We had originally tried to get to the station for the 10:23 to Newcastle, but when we looked at the departure boards, we found it was 10:30. Not to worry, the next train would be there in a few minutes. Or maybe a few more minutes. It’s a fact of life that the trains outside of London were rather on their own schedules. I have yet to catch a train to Newcastle that was on time, I do have hopes though, that one day in the not so distant future, I will.
Newcastle. It’s an interesting city. Definitely a city, but not like New York, Philadelphia, or London. The buildings aren’t very tall, but there are some lovely older buildings. The River Tyne winds through the south and separates Newcastle from Gateshead. The iconic image of Newcastle is of course the Millennium Bridge. We could see it as the train crossed the Tyne and most of us had walked across it only a month before when we were in Newcastle for my thirtieth birthday. A month. It seemed more like a year.
|The Millennium Bridge|
We got into Newcastle and walked through Eldon Square, the main square in the city. The Gate cinema was not far. As we neared I saw a giant advertisement for the upcoming 3D movie Walking with Dinosaurs. By now, everyone knew how much I loved dinosaurs and I couldn’t help but get excited and immediately suggest another trip into Newcastle in the new year.
Erin had purchased our tickets online. We reimbursed her and she retrieved the tickets from one of the kiosks. The Gate is an odd place. The cinema is on the top level, the rest is filled with restaurants which gave the distinct impression of American themed restaurants, like TGI Fridays and the like. I was feeling rather unimpressed by it all and was glad when we finally reached the top floor. James went off to get some popcorn and a soda. (Odd English idiosyncrasy: you have to specify whether you want salty popcorn or sweet. Also, you can totally drink alcohol.). Sara had made some chocolate truffles for us to share when we got into the theatre. We took our seats (which were assigned, it’s not free seating like in the States) and eventually were transported to Middle Earth.
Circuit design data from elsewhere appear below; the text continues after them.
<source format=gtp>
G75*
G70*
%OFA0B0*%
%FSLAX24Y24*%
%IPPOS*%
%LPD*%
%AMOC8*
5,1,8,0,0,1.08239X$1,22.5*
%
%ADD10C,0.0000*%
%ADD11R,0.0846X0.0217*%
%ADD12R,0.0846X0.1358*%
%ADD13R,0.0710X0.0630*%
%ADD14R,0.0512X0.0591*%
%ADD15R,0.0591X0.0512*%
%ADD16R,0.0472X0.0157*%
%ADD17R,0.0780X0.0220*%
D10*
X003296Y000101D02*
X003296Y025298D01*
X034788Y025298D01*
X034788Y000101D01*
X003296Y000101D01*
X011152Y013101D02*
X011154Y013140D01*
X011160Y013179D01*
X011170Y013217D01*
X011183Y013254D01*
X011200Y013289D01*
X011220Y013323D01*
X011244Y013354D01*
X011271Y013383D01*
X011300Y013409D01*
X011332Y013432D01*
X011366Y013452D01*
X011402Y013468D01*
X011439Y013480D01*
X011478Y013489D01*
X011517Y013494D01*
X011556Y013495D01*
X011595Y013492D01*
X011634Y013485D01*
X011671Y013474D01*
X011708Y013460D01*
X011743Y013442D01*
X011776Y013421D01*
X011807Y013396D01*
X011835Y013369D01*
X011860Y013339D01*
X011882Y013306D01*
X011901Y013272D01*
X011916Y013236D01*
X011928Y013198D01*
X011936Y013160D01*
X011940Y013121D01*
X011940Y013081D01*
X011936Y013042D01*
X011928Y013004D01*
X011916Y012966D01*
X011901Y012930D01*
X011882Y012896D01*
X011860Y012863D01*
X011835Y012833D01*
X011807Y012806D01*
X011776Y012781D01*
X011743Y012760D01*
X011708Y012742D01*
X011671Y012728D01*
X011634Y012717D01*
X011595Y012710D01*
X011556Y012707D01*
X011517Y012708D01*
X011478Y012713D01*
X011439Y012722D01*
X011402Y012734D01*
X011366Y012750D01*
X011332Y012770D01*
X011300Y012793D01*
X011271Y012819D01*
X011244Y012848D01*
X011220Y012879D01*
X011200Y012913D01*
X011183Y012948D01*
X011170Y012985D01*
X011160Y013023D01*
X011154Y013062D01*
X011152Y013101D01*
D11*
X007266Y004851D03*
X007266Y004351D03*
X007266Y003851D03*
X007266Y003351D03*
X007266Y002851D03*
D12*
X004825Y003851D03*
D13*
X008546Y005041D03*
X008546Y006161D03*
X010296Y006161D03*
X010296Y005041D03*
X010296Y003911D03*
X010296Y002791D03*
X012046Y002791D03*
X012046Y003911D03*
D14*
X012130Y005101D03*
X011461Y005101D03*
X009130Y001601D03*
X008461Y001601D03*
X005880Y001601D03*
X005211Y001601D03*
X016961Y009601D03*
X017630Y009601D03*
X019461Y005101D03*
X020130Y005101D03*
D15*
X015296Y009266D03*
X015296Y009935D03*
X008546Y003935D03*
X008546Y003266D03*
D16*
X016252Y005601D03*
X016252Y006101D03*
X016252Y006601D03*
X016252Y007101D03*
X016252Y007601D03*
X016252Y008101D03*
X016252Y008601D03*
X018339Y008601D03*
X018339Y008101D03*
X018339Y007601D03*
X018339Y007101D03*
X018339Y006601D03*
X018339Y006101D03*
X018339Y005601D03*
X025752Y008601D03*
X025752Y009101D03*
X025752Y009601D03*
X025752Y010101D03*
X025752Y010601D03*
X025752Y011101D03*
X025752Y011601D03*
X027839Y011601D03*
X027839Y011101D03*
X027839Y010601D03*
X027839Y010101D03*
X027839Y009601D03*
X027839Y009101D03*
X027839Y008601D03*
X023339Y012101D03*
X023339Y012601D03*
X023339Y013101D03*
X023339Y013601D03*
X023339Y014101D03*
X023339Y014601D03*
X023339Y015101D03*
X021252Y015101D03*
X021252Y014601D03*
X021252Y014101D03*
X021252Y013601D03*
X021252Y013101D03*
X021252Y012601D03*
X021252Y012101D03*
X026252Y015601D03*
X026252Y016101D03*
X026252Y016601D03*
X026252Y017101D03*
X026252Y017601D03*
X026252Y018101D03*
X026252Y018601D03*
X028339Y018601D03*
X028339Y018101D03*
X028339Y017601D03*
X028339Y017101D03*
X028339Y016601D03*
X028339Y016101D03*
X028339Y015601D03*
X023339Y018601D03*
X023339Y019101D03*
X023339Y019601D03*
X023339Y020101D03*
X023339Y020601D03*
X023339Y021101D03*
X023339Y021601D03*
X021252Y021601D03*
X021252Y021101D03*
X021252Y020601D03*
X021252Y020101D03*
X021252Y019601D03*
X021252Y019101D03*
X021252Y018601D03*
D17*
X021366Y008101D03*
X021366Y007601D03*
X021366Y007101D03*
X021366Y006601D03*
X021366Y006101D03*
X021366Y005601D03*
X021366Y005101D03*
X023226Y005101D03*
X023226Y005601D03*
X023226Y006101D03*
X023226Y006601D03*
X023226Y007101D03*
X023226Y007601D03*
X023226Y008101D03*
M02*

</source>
I won’t do spoilers, except to say that every time I saw Stephen Fry I thought of Lord Melchett, especially when I saw the life-size painting of him in the background. I do hope he got to keep that at the end of filming. It certainly isn’t up to the original trilogy, which I adore. It’s long and it’s heavily adapted. Once again though, the best scene is between Martin Freeman and a CGI character, this time, the dragon, Smaug. I will also say that the design of the dragon is absolutely gorgeous. Oscars to the design team, please.
Though it wasn’t my favourite movie, the trip had always been less about the film. It had been more about spending the day with people I like and going on an adventure with them. As we walked back to the station, we chatted about our impressions of the film, plans for the holidays, and thoughts about next term.
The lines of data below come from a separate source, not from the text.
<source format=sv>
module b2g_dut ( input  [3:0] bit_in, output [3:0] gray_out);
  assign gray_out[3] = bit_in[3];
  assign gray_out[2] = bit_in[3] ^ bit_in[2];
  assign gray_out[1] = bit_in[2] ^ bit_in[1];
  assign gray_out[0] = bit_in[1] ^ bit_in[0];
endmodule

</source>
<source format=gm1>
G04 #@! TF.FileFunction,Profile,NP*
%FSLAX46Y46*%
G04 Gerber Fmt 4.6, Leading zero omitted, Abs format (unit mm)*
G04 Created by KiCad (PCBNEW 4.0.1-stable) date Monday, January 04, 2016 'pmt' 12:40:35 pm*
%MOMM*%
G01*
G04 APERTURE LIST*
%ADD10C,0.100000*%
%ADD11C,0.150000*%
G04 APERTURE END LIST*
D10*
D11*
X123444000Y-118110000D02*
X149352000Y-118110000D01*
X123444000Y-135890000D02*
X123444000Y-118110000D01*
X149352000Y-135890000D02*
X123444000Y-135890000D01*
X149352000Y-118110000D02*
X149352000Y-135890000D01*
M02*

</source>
That evening we spent some time at the End of Term Party at Fisher. There was much drinking and I’m sure a few sore heads the next day. By morning, many of the friends I had made over the past few months had gone home for the holidays. I was staying on until Thursday when I would head to Windsor to visit some dear friends of mine.
Too much has happened over the course of the term to adequately put it in perspective. I have had great highs and very great lows. I’ve met some amazing people and seen some fantastic places. I can only hope that next term sees more highs than lows and brings more adventures to this little Hobbit.